Sekretaris Jenderal DPN Peradi, Imam Hidayat, menekankan pentingnya posisi penasihat hukum dalam sistem acara pidana. Menurut dia, peran advokat bukan sekadar mendampingi, tetapi juga sebagai pelindung hak-hak tersangka dan saksi. 

"Setiap keberatan dari advokat wajib dicatat secara resmi dalam berita acara pemeriksaan. Ini bukan hal teknis semata, tapi bagian dari akuntabilitas proses hukum,” ujar Imam. 

Ia juga mendorong agar RKUHAP mencantumkan jaminan terhadap imunitas profesi advokat dalam praktik pembelaan.
 

Kemunduran aturan

Peneliti ICJR, Iftitahsari, menyoroti bahwa RKUHAP 2025 mencerminkan kemunduran atau regresi dari berbagai rancangan sebelumnya. Upaya pembaruan yang telah muncul dalam draf-draf terdahulu, seperti keberadaan Hakim Pemeriksa Pendahuluan, kini dihapus tanpa alasan yang dapat diterima secara akademik. 

Selain itu, pasal-pasal terkait penyidikan dan penahanan masih memberikan ruang terlalu besar bagi diskresi penyidik tanpa kontrol eksternal. 

Dia menekankan bahwa korban tindak pidana belum diposisikan sebagai subjek hukum acara secara utuh, dan banyak hak mereka, termasuk hak atas informasi, restitusi, dan partisipasi, tidak terjamin secara prosedural.

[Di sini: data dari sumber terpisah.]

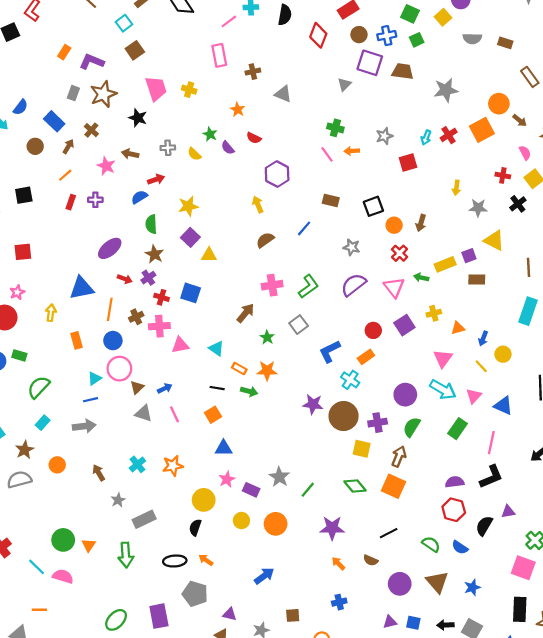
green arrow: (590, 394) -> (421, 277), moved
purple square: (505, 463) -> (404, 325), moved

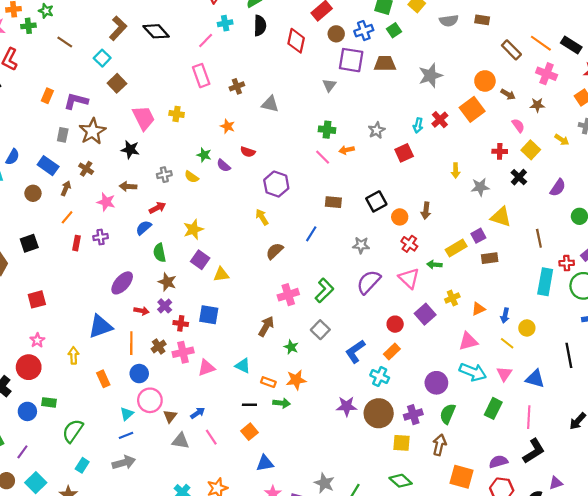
pink triangle: (443, 358) -> (468, 341), turned 48
orange square: (394, 486) -> (461, 477), moved

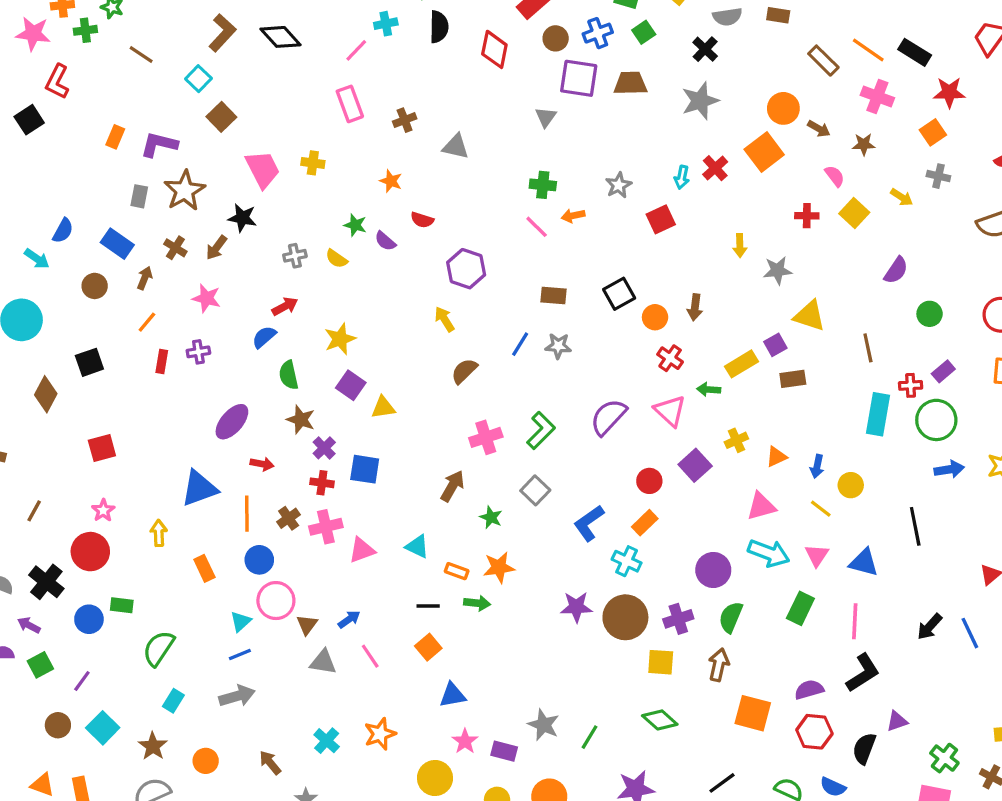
black cross: (519, 177) -> (705, 49), moved
brown arrow: (128, 186) -> (217, 248), moved, turned -56
gray star: (361, 245) -> (558, 346), moved
purple cross: (165, 306) -> (324, 448), moved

Dalam forum ini juga disampaikan sejumlah rekomendasi. Di antaranya adalah perlunya mewajibkan seluruh tindakan upaya paksa mendapat persetujuan hakim, perlunya memperkuat peran penuntut umum dalam mengawasi penyidikan, pengakuan terhadap hak dan posisi korban, serta penyesuaian prosedur acara pidana dengan bentuk-bentuk pemidanaan baru. 

Rancangan KUHAP juga didesak untuk mengatur mekanisme praperadilan yang efektif sebagai kontrol terhadap tindakan sewenang-wenang serta mendukung sistem peradilan berbasis digital, transparan, dan akuntabel.